ECLI:NL:OGEAA:2016:829
Gerecht in Eerste Aanleg van Aruba
- Eerste aanleg - enkelvoudig
- N.K. Engelbrecht
- Rechtspraak.nl
Beroep tegen fictieve afwijzing van vergunning tot tijdelijk verblijf
In deze zaak heeft appellante op 22 maart 2016 bezwaar gemaakt tegen een beschikking van de Minister van Integratie, Infrastructuur en Milieu, waarin haar aanvraag voor een vergunning tot tijdelijk verblijf op 9 februari 2016 was afgewezen. Aangezien de minister niet binnen de gestelde termijn een beslissing op het bezwaar had genomen, heeft appellante op 4 augustus 2016 beroep ingesteld bij het Gerecht in Eerste Aanleg van Aruba. De minister is niet verschenen en heeft geen verweerschrift ingediend.
Het gerecht heeft vastgesteld dat appellante tijdig in beroep is gekomen en dat er geen reële beslissing op het bezwaar is genomen. Op basis van artikel 32, onder e, van de Landsverordening administratieve rechtspraak (Lar) kan het gerecht onmiddellijk uitspraak doen.
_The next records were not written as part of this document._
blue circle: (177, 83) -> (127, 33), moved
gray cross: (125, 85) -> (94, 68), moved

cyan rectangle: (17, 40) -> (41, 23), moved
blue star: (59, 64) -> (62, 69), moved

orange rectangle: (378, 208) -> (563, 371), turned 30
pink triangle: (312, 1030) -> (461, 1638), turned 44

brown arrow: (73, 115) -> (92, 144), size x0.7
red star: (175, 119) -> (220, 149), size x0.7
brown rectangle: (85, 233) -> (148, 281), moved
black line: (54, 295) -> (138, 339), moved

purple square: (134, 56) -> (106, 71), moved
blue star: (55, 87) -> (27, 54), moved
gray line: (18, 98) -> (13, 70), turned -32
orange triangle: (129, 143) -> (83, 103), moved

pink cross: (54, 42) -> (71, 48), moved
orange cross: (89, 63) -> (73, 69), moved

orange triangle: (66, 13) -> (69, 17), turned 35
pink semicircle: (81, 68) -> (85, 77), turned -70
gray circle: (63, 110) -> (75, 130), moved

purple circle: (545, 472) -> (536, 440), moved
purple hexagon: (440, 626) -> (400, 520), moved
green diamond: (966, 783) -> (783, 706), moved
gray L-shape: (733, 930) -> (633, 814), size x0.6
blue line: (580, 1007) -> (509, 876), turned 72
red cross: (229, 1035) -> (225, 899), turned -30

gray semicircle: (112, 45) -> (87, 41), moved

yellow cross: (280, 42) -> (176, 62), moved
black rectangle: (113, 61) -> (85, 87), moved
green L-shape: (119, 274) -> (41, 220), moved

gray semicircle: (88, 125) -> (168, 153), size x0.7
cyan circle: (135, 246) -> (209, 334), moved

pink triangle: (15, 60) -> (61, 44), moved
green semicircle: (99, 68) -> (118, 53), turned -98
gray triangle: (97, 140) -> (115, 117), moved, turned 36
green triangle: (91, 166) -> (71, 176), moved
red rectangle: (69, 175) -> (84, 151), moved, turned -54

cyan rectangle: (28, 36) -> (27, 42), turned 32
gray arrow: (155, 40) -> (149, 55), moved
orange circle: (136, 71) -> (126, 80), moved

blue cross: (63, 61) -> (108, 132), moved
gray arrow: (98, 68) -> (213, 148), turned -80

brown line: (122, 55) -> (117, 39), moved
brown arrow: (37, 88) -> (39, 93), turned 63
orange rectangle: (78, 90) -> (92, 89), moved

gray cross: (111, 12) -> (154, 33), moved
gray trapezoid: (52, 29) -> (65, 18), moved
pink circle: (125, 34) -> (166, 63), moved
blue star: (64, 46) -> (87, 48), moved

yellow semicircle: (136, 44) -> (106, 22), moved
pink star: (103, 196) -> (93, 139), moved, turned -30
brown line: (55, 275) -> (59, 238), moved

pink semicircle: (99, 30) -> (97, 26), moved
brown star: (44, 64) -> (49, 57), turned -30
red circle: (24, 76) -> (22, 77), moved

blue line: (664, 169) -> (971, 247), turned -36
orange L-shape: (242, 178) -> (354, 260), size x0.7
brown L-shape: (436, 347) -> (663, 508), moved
De rechter heeft geoordeeld dat de afwijzende beschikking niet in stand kan blijven, omdat er geen verweer is gevoerd door de minister.
De uitspraak van het gerecht verklaart het beroep gegrond, vernietigt de bestreden beschikking en verplicht de minister om binnen drie maanden na de uitspraak een reële beslissing te nemen op het bezwaar van appellante. Daarnaast is de minister veroordeeld tot betaling van de kosten van het geding, begroot op Afl. 500,- aan gemachtigdensalaris, en dient het door appellante gestorte griffierecht van Afl. 25,- aan haar te worden terugbetaald. Deze beslissing is gegeven door rechter N.K. Engelbrecht en is uitgesproken op 21 november 2016.